Now the model is ready to run, we have an execution plan, so let's prepare the image.
We use the image
crate to load the .jpg
image, resize is to 224x224. Then
we build an 4-dimension array in the right NHWC shape, with f32
obtained by
normalizing the u8
input to the 0..1
range. This array is then converted
into a Tensor. We apply a color normalization on the fly, which is standard for
MobileNet models.
let image = image::open("grace_hopper.jpg").unwrap().to_rgb();
let resized = image::imageops::resize(&image, 224, 224, ::image::FilterType::Triangle);
let image: Tensor = tract_ndarray::Array4::from_shape_fn((1, 3, 224, 224), |(_, c, y, x)| {
let mean = [0.485, 0.456, 0.406][c];
let std = [0.229, 0.224, 0.225][c];
(resized[(x as _, y as _)][c] as f32 / 255.0 - mean) / std
Note that tract
crates re-export the excellent ndarray
crate as tract_ndarray
so that
it is easy to get the right version for tract conversions to work.

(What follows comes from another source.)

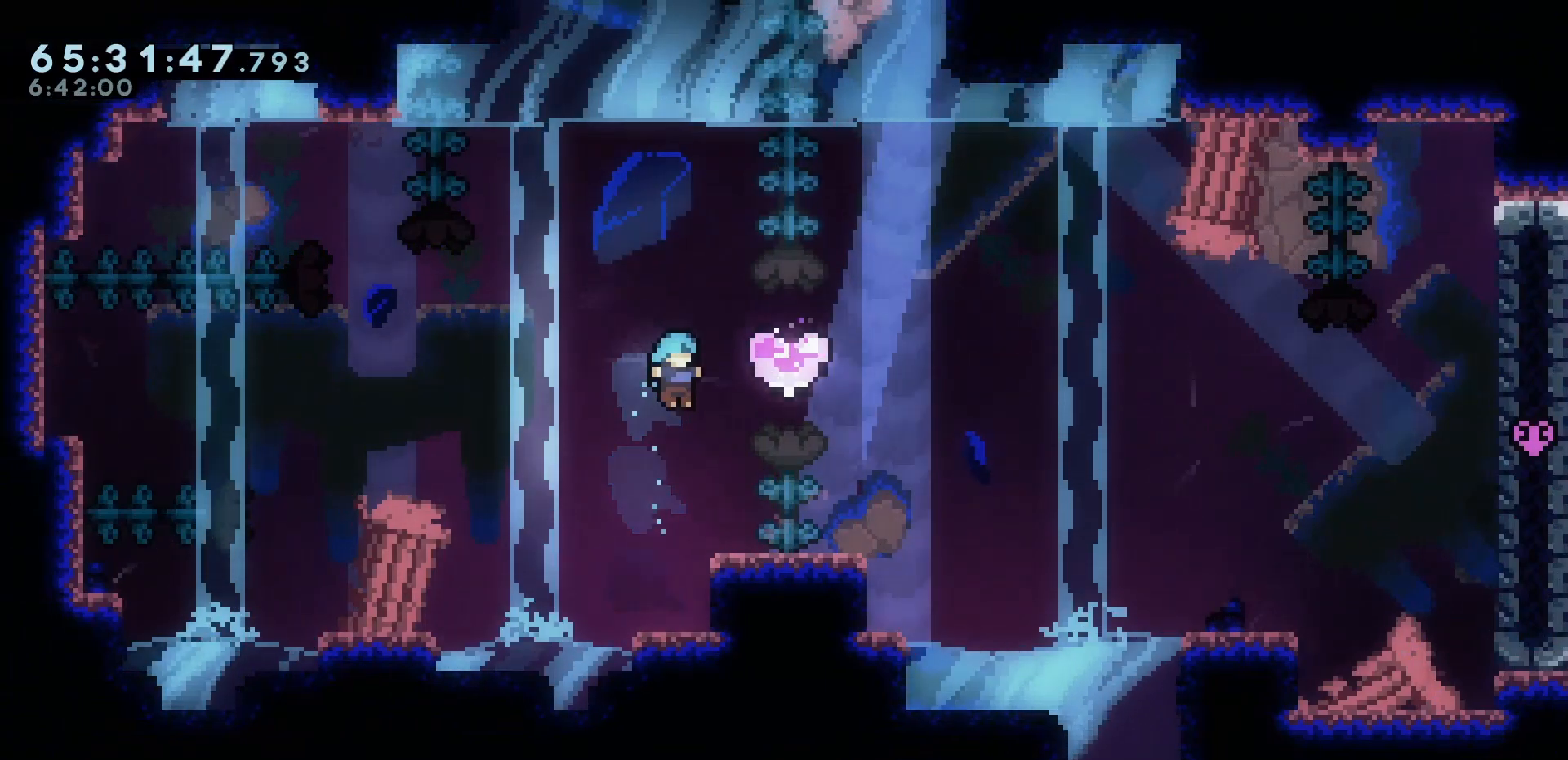
{"keys": [], "events": [[33, "right", "up"]]}
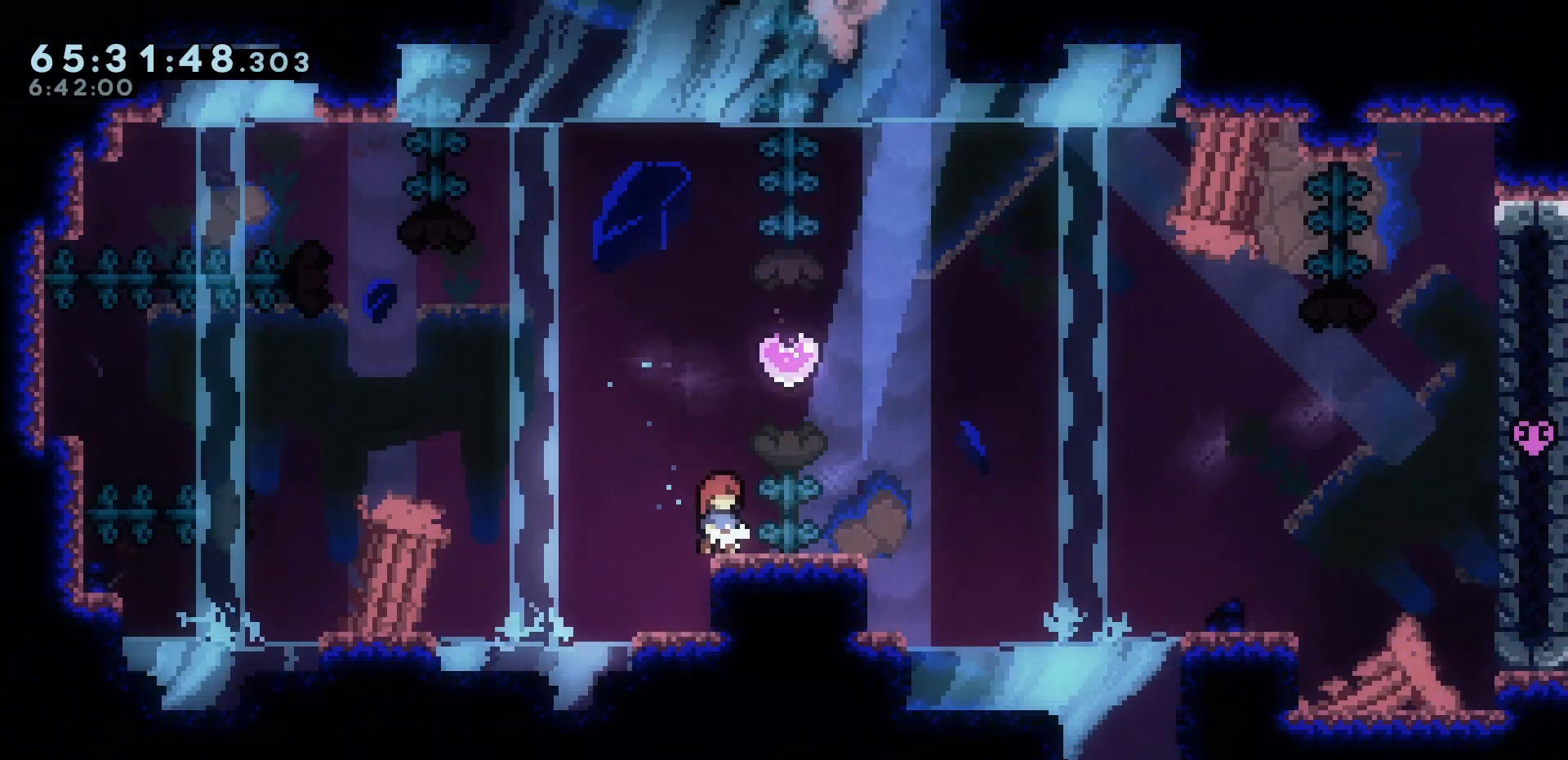
{"keys": [], "events": []}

let result = model.run(tvec!(image.into()))?;
Finally we grab the single Tensor output by the plan execution, convert it to a ndarray ArrayView of f32 values. It is a single dimension (a vector...) of 1001 category scores (1000 labels plus the dummy one). We need pick the maximum score, with its index, and display it...
let best = result[0]
.to_array_view::<f32>()?
.iter()
.cloned()
.enumerate()
.zip(1..)
.max_by(|a, b| a.0.partial_cmp(&b.0).unwrap());
println!("result: {:?}", best);
You can also compile the example into webassembly and run it on wasm runtime like wasmtime. You need to install wasmtime and add wasm as a target with rustup.
rustup target add wasm32-wasi
Build the example with the wasm32-wasi
target.
cargo build --target wasm32-wasi
Then run the example with wasmtime, use --dir=.
to specify the directory path used in the example.
wasmtime --dir . ../../target/wasm32-wasi/debug/example-onnx-mobilenet-v2.wasm
You should see the same result as the native one.